Pour les socialistes, les Verts et les syndicats, qui se sont associés au référendum lancé par un comité de citoyens, il faut maintenant veiller à une application mesurée de la loi. «Cela valait la peine de mener le débat, on se rappellera des garanties données pendant la campagne», souligne la vice-présidente des Verts Lisa Mazzone. «Nous nous assurerons que les détectives, comme promis, ne puissent pas procéder à des observations à l’intérieur des habitations. Il n’est pas exclu qu’un nouveau cas remonte à Strasbourg».

Pression sur la Suva

De leur côté, les syndicats mettent la pression sur l’assurance accidents Suva. Ils attendent d’elle un comportement exemplaire du fait de l’implication des partenaires sociaux dans son conseil. Il reste encore un point à régler par la justice: le comité référendaire a porté plainte, en juin, contre l’information «tendancieuse» des pouvoirs publics. Par la suite, la Chancellerie a reconnu une erreur dans un tableau figurant dans la brochure du Conseil fédéral. Au vu de la netteté du vote, il est cependant peu probable que le Tribunal fédéral donne suite à la plainte

Commentaire Christiane Imsand

Pour les uns, il en allait de la crédibilité des assurances sociales, pour les autres, de la protection de la sphère privée. Les premiers l’ont emporté, car la loi était formulée de telle sorte qu’un vote négatif aurait été perçu comme une démission face aux fraudeurs. Or, les abus existent et ce n’est pas parce qu’ils sont peu nombreux qu’il faut s’empêcher de les combattre.
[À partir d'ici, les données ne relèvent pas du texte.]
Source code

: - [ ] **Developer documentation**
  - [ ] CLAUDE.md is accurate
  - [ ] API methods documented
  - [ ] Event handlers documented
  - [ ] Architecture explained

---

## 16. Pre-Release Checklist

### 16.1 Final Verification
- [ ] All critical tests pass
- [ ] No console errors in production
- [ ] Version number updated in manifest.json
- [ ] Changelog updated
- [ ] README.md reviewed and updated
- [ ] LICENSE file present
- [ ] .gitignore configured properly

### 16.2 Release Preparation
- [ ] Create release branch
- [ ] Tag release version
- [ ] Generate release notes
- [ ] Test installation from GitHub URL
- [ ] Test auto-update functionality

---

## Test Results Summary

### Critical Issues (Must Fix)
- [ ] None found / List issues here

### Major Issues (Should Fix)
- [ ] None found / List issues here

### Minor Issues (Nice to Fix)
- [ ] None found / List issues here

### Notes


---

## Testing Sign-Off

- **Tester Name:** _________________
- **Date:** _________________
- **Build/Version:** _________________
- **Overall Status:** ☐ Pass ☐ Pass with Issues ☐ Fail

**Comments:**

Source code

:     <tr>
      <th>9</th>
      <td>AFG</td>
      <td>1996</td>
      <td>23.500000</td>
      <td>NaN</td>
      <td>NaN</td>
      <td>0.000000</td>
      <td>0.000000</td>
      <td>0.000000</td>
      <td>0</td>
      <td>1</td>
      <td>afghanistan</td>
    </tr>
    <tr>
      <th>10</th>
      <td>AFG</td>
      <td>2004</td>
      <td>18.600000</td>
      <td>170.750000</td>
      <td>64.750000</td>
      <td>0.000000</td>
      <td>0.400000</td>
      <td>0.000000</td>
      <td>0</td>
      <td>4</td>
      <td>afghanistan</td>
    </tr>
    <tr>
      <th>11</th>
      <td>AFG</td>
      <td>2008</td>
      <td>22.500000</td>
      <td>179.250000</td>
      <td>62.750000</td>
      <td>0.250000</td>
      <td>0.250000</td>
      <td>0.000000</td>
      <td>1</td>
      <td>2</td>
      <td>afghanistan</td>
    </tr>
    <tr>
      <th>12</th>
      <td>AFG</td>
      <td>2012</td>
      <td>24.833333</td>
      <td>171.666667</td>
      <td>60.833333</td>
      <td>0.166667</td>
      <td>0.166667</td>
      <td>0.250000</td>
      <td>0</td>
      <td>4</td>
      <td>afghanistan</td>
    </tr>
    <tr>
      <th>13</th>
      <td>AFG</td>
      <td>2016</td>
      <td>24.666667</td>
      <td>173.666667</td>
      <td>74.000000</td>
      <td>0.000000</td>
Si le pouvoir de police conféré aux assureurs est néanmoins une source d’inquiétude, c’est parce qu’il s’inscrit dans une tendance toujours plus forte à réduire le cadre de la sphère privée. Non pas qu’il faille avoir peur de caméras dans sa chambre à coucher. La jurisprudence du Tribunal fédéral est suffisamment claire pour éviter cette dérive. Mais il y a bien d’autres façons de savoir ce que fait le simple citoyen. Le téléphone portable permet de tracer son itinéraire et de connaître ses relations, ses cartes de crédit d’analyser ses dépenses et bientôt sa carte d’assuré permettra de tout savoir sur son état de santé.

A chaque autre innovation, on nous assure que tout est verrouillé, mais dès lors que des clés d’accès existent, on peut être sûr qu’elles seront utilisées un jour ou l’autre, notamment au nom de la sécurité. Cela s’est vérifié dans divers pays dans le contexte de la lutte contre le terrorisme.

Cette évolution mérite qu’on soit attentif à toute réforme susceptible de réduire encore plus la sphère privée. Pas par paranoïa, mais pour éviter un excès de confiance contre-productif.